If the following should seem a moan, I am sorry. It is meant to be an honest
reflection on the moment. As you will see it is a long time since I blogged.
In fact it is six weeks now. I expect that I have dropped off the radar
of many, which is a pity. Readers are hard to come by. I once talked to
a fellow blogger about what agonies I went though about getting a
readership together. She was much more successful than me and
had, by my standards a vast following. As I described my feelings,
the way I search to see who has visited my pages, she nodded her
head, she did the same thing. What comfort, I am not alone.
So where have I been all these weeks! The answer is,
nowhere. I have been holed up in Northampton. I have purchased a new
computer. I am deeply in love with it as it is an AppleMac. Clean, well
designed, fast and full of new toys. Getting it sorted has been a trial
and a joy. It thinks the way I do, unlike anything that
Mr Gates has had his hands on. But that is only the excuse. The
truth is that I have been out of sorts with planet pilgrim in all
its many forms! You are wondering why this should be.
For that answer to have to go back to a few days before I went off
on the last pilgrimage. To the beginning of October.
It had been a warm week, summer was having its last flourish.
Then on the Saturday it rained. Warm gentle rain that brought a
welcome freshness to the day. So Liz and I went to Tesco.
On my feet I had a pair of my beloved crocks. They were
a little old and so had a rather worn underside. Walking into
Tesco over the zebra crossing my feet went from under me and
I went down on my knees.
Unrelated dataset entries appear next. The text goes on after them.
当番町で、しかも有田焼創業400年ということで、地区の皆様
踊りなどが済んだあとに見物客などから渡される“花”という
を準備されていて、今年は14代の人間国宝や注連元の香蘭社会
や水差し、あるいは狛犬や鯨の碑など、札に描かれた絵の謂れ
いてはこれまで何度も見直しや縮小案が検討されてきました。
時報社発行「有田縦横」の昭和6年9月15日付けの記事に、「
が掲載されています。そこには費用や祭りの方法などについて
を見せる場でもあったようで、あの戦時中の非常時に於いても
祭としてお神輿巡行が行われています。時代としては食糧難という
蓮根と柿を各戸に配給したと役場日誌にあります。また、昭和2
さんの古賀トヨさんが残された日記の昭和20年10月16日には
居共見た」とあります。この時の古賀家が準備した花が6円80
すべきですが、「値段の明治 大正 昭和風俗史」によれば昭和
I landed in the prayer position. And
it hurt, especially in my left knee. I went on with the days'
business. The pain seemed to quickly go. And a few days
later I went on the pilgrimage from Porto. During that time my knees
began to tell me the damage that I had done. I didn't believe them
and carried on as best I could. Now I have found out that I
have torn the ligaments on the inside of the knee. I am also told
that it will take two months minimum and up to 12 months to heal.
I may also need a graft to bring about true recovery. So I hobble along,
cruising from furniture to doorpost like a child learning to walk. All
my plans for the next Camino in tatters, wondering if and when I will
walk with ease again.
The walk from Porto was a wonder, if rather painful at time. I had
some thoughts about Jacob. He was the guy who wrestled
with God all night until the dawn when God touched his hip and
made him lame. Ever after that he walked with a limp, to mark him out!
As the days unfolded I found my thoughts turning back to that story.
Is this my future? Then it came to me a few days ago.
Pilgrimage is meant to mark you. You should never be the same
again. I have wrestled with the Camino for six years now and I now
carry the scars in my body of those fights.
But does it have to bring the walking to an end?